Of course, since it was a free event, the crowd was Chastain-like, treating the concert as a backdrop to their conversations, which was especially irritating during quieter moments such as "Sweet Annie" and "Colder Weather," which neatly segued mid-song into the Eagles' "Take it To the Limit."

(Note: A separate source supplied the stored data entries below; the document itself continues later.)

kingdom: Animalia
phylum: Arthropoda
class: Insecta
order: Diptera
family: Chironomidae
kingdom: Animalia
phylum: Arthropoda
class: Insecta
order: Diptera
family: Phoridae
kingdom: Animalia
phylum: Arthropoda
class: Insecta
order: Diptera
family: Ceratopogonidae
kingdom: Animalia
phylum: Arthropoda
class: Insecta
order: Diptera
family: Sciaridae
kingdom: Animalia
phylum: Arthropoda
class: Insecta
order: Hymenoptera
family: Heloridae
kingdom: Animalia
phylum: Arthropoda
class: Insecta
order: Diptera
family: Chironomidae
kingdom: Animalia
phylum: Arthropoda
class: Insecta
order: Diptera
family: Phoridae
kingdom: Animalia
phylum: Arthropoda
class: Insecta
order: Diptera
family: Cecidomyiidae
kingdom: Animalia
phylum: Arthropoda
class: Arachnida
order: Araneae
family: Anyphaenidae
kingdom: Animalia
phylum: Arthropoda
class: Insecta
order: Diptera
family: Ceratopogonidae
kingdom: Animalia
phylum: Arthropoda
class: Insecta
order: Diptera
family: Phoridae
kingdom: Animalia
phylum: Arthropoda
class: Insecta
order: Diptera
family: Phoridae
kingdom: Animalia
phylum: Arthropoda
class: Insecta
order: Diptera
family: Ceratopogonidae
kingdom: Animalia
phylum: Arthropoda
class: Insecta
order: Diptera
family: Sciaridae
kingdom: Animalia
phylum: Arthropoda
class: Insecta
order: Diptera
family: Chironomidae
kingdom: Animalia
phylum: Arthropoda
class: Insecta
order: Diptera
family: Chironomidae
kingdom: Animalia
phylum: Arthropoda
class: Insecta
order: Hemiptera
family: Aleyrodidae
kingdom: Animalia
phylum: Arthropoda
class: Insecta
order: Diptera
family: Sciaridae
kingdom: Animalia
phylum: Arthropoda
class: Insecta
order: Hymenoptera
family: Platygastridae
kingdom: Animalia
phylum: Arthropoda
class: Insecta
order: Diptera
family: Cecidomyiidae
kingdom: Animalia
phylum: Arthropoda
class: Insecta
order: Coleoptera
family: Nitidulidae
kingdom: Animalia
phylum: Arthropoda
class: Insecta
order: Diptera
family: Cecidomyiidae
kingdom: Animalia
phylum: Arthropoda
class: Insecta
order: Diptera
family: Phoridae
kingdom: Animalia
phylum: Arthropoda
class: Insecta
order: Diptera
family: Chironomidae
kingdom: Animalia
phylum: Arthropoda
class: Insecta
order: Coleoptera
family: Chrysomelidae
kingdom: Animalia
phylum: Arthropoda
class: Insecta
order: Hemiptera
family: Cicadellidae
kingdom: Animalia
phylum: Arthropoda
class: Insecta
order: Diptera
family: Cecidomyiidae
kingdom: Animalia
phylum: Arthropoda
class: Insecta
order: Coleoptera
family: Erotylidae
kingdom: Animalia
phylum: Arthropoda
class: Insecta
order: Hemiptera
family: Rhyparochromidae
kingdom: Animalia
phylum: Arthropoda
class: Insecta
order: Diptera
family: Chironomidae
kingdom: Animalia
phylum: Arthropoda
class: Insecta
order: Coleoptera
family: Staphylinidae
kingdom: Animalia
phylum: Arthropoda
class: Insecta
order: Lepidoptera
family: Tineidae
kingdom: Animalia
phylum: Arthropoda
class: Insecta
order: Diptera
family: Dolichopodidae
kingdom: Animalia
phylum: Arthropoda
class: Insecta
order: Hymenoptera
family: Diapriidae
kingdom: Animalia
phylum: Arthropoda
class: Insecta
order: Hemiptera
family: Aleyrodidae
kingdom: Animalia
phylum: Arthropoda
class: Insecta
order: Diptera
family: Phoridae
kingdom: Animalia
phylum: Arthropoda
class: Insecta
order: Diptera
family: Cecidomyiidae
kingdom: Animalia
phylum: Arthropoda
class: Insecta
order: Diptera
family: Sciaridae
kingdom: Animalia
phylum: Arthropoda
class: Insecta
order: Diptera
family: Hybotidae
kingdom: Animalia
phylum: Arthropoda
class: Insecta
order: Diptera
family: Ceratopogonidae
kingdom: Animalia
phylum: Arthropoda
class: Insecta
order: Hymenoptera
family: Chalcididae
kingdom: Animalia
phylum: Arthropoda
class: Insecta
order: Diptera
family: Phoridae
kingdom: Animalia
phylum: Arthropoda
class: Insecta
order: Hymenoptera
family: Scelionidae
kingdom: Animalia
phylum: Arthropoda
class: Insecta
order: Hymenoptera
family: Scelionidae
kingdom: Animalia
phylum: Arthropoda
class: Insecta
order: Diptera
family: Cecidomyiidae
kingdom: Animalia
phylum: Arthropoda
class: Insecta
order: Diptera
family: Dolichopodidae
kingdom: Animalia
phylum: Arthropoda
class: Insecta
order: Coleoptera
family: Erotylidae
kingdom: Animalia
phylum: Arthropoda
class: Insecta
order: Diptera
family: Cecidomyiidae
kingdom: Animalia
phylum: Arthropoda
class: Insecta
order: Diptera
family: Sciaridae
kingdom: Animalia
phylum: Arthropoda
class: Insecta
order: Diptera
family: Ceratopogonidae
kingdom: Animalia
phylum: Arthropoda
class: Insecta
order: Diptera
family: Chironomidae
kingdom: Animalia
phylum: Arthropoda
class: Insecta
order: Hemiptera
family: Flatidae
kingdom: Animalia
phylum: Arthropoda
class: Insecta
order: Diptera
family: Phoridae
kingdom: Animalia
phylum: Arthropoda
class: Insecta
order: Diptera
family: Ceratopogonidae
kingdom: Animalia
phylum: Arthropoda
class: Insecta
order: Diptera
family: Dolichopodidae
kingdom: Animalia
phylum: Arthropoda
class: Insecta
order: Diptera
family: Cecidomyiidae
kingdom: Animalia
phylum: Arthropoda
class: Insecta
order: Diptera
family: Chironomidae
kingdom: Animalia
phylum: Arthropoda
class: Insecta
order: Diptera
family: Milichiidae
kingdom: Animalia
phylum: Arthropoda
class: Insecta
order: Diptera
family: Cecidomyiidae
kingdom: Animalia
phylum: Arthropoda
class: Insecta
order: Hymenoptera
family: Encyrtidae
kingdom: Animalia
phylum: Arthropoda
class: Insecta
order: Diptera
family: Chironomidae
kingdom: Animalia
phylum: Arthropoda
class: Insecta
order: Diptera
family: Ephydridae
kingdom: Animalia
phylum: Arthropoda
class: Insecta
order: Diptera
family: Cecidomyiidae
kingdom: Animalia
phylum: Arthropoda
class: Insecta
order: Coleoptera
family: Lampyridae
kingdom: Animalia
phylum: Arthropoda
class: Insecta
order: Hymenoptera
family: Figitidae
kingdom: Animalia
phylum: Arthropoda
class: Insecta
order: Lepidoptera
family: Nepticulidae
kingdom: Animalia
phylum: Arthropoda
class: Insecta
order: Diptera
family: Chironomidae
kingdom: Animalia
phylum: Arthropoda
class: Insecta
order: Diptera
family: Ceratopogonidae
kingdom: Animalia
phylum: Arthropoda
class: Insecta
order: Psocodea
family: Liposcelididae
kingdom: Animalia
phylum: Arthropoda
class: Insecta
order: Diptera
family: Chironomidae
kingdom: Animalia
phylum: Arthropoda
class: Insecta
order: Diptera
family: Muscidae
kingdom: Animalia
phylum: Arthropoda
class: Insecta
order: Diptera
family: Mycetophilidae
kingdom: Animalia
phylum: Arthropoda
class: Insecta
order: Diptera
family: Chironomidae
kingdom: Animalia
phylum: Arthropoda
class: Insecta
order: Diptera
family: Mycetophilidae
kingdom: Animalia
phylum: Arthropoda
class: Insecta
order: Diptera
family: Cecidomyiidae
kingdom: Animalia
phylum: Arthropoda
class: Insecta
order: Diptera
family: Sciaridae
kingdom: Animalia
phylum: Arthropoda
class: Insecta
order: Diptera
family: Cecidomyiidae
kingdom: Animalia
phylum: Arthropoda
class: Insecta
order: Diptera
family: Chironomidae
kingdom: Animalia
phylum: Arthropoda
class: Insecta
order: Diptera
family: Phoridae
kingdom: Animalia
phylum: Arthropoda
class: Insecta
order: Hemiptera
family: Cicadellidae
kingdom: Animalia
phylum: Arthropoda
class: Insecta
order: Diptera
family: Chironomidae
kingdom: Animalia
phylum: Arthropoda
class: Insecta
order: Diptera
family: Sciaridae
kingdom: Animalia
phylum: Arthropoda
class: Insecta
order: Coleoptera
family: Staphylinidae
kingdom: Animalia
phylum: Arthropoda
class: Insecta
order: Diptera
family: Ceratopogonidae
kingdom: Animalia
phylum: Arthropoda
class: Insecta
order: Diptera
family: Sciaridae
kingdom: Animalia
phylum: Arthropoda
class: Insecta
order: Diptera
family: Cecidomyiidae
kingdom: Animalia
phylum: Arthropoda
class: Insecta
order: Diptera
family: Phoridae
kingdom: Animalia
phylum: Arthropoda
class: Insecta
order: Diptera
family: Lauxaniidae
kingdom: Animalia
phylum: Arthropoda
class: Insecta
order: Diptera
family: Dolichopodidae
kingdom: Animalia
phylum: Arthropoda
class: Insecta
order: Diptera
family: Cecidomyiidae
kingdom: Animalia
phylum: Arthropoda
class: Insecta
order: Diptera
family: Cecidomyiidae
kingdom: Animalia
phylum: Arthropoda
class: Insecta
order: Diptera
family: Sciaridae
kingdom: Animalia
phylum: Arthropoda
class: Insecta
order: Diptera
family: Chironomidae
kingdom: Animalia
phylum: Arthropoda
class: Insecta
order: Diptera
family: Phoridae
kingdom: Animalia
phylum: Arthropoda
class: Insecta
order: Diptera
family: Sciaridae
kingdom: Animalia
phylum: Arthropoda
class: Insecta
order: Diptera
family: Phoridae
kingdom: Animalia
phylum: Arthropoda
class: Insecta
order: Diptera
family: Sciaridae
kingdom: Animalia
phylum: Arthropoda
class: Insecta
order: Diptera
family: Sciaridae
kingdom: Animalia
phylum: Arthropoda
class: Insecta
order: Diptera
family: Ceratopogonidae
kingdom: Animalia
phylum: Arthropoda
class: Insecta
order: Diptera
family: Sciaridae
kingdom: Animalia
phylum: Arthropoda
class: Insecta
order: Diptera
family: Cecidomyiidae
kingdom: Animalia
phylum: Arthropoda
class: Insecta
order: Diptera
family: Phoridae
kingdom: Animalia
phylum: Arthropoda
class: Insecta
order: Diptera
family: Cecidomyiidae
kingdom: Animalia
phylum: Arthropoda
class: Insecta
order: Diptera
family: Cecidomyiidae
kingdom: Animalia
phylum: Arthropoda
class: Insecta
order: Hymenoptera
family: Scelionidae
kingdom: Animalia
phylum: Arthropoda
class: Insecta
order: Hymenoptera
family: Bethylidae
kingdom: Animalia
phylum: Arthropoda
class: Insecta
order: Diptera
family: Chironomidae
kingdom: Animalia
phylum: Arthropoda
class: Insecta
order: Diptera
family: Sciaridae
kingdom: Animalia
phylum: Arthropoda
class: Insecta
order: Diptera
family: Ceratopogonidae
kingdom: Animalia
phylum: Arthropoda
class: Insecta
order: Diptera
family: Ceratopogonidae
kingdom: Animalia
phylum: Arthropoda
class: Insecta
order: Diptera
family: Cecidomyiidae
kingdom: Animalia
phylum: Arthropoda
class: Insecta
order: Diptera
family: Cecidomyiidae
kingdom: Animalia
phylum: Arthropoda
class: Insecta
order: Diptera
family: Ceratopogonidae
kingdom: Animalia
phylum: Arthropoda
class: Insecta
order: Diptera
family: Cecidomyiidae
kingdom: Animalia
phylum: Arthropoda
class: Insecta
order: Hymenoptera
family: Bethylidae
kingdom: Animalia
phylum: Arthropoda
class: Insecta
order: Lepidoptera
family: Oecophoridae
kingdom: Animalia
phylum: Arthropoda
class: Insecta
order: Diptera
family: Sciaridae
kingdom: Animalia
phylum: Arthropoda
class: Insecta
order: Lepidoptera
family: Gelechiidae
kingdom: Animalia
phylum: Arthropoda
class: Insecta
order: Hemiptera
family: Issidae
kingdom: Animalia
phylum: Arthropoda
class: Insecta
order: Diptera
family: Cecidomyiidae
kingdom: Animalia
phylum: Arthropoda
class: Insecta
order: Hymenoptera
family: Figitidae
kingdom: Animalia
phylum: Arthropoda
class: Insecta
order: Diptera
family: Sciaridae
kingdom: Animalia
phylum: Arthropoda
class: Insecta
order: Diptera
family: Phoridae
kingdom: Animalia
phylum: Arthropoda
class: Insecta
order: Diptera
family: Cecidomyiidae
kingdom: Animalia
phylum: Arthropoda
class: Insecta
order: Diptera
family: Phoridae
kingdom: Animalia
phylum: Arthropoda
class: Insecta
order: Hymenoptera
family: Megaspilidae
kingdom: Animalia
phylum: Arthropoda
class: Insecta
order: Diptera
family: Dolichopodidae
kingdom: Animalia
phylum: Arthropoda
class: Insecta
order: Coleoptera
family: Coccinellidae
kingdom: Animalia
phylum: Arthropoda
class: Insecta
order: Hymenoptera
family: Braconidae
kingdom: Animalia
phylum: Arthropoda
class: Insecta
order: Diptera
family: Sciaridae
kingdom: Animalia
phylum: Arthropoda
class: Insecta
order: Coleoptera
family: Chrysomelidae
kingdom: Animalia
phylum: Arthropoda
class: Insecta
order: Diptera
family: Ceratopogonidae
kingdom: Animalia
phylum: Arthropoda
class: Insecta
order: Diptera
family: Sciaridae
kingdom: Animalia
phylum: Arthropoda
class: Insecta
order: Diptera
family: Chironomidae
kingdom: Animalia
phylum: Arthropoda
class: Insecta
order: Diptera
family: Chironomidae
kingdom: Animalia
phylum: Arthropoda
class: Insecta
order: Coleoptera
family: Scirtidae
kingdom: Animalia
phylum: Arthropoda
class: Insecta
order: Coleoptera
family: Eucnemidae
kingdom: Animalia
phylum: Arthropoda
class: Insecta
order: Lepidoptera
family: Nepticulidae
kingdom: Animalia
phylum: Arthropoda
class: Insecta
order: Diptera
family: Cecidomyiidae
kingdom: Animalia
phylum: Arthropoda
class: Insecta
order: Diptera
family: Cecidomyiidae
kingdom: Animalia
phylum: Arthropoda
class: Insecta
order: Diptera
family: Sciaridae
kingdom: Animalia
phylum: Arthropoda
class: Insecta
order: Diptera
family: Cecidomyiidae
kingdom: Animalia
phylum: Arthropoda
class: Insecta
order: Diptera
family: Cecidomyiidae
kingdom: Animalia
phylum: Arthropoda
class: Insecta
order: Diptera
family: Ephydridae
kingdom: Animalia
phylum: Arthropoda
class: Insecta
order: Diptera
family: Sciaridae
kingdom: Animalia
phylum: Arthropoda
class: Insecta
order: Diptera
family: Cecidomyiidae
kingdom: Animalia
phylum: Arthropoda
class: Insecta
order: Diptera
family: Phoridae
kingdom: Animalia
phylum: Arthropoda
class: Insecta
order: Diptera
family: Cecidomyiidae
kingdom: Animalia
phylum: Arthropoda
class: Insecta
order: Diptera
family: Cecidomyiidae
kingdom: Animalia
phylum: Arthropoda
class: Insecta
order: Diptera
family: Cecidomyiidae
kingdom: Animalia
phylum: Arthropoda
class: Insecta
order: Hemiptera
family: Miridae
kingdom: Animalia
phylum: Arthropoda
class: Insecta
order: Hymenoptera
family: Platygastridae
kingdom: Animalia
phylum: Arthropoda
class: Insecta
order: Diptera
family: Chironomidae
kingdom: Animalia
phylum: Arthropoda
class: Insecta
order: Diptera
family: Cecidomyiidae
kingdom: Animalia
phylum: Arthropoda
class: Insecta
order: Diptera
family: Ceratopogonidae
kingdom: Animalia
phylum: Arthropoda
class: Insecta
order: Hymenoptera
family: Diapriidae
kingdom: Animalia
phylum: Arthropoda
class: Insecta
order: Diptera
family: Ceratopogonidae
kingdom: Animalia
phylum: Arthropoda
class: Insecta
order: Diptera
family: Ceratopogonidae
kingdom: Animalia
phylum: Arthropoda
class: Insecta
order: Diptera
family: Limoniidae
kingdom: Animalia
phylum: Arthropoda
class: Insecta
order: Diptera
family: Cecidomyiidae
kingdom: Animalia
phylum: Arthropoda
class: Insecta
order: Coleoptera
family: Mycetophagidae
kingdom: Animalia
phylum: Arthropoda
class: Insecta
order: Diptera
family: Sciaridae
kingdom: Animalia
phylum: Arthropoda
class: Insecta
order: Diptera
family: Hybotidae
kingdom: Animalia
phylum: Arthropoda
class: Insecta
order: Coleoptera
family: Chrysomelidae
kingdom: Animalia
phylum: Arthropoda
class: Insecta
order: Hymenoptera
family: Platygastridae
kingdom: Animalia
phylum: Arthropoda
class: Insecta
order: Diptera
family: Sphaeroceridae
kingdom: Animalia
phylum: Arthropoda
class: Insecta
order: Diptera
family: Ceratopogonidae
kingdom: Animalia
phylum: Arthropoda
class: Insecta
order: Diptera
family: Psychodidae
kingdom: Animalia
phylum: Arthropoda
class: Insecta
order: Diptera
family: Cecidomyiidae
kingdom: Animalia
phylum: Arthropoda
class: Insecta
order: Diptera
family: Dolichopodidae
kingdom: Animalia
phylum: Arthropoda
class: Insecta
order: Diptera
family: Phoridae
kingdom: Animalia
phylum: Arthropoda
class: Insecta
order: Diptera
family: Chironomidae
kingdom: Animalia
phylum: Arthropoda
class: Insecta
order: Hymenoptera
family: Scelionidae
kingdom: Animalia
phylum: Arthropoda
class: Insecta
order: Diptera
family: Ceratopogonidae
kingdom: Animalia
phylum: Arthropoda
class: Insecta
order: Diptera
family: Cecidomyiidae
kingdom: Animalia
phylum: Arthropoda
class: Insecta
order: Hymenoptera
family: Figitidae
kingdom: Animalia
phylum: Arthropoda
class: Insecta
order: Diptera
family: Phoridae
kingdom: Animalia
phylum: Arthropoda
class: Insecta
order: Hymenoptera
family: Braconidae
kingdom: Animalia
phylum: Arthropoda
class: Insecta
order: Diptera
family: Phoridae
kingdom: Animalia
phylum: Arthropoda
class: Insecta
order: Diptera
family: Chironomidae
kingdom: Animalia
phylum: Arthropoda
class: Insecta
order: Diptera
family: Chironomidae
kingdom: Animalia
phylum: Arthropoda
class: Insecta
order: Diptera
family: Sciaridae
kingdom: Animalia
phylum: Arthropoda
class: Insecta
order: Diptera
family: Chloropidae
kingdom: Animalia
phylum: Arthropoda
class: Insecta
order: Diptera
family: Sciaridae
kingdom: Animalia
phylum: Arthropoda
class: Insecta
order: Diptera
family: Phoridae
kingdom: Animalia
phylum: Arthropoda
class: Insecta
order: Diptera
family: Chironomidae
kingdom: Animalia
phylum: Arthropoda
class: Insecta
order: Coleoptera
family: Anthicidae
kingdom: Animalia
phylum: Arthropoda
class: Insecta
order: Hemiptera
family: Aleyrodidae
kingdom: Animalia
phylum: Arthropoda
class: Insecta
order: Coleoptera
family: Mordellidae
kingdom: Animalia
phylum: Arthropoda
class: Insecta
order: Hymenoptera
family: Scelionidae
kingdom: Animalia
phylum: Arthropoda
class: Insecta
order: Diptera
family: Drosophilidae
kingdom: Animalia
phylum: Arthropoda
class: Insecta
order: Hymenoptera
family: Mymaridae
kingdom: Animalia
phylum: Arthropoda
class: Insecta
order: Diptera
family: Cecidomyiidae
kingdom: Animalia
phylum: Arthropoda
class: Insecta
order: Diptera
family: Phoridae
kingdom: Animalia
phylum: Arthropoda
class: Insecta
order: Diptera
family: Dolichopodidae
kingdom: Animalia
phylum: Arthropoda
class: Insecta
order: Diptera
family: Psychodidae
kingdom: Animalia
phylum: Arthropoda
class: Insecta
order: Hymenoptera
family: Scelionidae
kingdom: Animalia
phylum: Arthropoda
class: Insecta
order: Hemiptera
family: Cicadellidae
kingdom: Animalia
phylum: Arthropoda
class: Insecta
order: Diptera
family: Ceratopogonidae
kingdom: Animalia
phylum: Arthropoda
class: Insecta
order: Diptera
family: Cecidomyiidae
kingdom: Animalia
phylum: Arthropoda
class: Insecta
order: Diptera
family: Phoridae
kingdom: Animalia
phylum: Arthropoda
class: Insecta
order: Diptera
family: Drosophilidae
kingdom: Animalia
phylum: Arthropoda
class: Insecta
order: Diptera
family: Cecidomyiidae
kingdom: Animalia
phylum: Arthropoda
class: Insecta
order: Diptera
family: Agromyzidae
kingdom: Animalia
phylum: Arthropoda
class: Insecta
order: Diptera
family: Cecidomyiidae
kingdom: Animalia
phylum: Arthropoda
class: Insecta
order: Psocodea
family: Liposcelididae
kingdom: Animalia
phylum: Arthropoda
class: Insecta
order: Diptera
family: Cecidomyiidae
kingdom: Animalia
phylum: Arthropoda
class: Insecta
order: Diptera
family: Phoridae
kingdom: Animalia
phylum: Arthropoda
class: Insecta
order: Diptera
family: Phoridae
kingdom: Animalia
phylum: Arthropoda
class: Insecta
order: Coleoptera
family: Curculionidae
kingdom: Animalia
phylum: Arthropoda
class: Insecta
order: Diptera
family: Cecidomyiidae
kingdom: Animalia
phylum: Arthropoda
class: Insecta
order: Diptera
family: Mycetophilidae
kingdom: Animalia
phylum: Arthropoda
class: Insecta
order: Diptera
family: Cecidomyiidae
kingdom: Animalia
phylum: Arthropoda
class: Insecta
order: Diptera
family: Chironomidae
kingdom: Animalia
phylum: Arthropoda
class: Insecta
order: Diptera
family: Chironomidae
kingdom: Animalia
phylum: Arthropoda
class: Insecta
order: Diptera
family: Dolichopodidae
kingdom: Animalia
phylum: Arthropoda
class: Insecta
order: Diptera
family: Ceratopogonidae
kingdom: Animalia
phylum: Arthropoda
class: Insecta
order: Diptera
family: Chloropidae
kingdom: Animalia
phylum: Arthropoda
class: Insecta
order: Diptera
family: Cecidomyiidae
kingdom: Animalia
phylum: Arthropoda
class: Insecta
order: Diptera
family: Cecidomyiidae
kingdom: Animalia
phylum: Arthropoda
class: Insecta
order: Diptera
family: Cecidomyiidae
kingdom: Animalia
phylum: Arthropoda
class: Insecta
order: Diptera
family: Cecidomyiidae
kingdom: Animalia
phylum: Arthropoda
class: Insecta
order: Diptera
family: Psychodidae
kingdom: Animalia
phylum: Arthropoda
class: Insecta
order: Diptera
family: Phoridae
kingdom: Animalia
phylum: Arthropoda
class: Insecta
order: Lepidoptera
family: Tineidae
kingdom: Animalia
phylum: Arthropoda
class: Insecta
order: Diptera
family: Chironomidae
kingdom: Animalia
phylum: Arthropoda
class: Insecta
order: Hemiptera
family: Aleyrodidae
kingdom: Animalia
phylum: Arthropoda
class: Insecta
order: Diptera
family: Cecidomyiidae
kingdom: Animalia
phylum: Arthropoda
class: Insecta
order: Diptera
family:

ZBB opened the show with, appropriately, “Homegrown,” followed by “Knee Deep,” with Di Martini picking at a mandolin. Drummer Fryar pounded the tom-toms as an introduction to “Keep Me in Mind,” which was coated with the band’s signature harmonies.

Zac Brown Band's Jimmy Di Martini and John Driskell Hopkins at the Pandora Live show at the Tabernacle on Jan. 31, 2019.

Credit: Ryan Fleisher

icon to expand image

Credit: Ryan Fleisher

A smiling Brown strolled the stage sans guitar several times throughout the night, singing to the balcony during a fiddled-filled cover of Kings of Leon’s “Use Somebody” and leading the crowd in a singalong during “Toes.”

A couple of highlights included the always-riveting “Day for the Dead,” the most ambitious song in their repertoire where slide guitar sits comfortably alongside congas and beat boxing, and ZBB’s gripping cover of The Allman Brothers Band’s “Whipping Post.”

Between Cook’s eyebrow-raising Gregg Allman impression behind the keyboard – the guy can flat-out roar – and Bowles’ tantalizing guitar, the cover is as swampy as the Allmans in their prime.

It would be most unusual to catch the Zac Brown Band on a night when they weren’t polished and prepared. On this kickoff to Super Bowl weekend, they proved their reliability once again.